Some thoughts on grammar:
B.J. Chute says that “Grammar is to a writer what anatomy is to a sculptor, or the scales to a musician. You may loathe it, it may bore you, but nothing will replace it, and once mastered it will support you like a rock.”
Grammar is simply the collection of principles defining how to put together a sentence.
Grammar is like a game of chess. Each piece of grammar has a form (e.g. the king, the queen, the knight, the rook, the bishop, the pawns.) Each of these forms has permissible modes of moving or functioning.
“Grammar is the business of
taking a language to pieces, to see how it works.”
(David Crystal)
Fearing or hating your inner grammar is like fearing or hating your lungs, and no more useful.
English grammar is like reading itself; it demands discipline, and it develops analytical strength.
Grammar is like music, you can hear when it’s done wrong.
For me, grammar is like vegetables. They both are the things I don't like, but have to take in for myself. I have to eat vegetables to keep myself healthy, even though I don't like them that much.
Grammar isn't a set of rules that one memorizes. It is a living, complex, evolving, thing that must be experienced, enjoyed, and accepted for what it is. In other words, grammar is much like a woman.
Grammar is like a sandpit: it gives children a chance to play with the relations between substances and things
Without Grammar it is like trying to find one's way across country without map or signposts.
Grammar is the system of a language. People sometimes describe grammar as the "rules" of a language; but in fact no language has rules. If we use the word "rules", we suggest that somebody created the rules first and then spoke the language, like a new game. But languages did not start like that.
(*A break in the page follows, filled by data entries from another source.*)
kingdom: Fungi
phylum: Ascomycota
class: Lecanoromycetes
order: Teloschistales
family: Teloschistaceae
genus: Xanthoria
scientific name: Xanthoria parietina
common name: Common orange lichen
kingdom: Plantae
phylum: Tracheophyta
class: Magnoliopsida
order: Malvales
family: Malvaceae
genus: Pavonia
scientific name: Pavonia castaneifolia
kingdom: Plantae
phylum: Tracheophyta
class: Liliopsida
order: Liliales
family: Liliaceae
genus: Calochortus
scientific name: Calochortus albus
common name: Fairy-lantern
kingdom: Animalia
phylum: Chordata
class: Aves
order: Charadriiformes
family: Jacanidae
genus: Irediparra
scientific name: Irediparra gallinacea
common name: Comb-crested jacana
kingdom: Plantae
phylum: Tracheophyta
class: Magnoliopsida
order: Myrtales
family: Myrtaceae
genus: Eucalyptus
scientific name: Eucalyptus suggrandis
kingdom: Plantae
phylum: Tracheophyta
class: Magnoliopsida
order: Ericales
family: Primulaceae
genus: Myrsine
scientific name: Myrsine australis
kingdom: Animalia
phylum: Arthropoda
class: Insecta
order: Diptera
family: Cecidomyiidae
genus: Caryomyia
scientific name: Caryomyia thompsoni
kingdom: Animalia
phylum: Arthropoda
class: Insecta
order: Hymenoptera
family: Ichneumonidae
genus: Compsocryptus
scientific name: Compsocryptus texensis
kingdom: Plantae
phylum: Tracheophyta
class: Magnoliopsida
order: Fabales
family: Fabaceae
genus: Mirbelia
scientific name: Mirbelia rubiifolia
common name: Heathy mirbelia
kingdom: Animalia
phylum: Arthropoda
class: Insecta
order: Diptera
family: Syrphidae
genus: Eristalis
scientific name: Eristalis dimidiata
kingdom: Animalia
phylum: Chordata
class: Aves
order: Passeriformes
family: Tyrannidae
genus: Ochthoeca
Languages started by people making sounds which evolved into words, phrases and sentences. No commonly-spoken language is fixed. All languages change over time. What we call "grammar" is simply a reflection of a language at a particular time.
Grammar is awareness raising, i.e. focusing learners' attention on the grammar meaning and form
Grammar is the study of the rules governing the use of a language. That set of rules is also called the grammar of the language, and each language has its own distinct grammar. Grammar is part of the general study of language called linguistics.
Grammar is a study of the laws of a language that makes sense of the words.
A grammar is minimally a device that distinguishes well- from ill-formed expressions.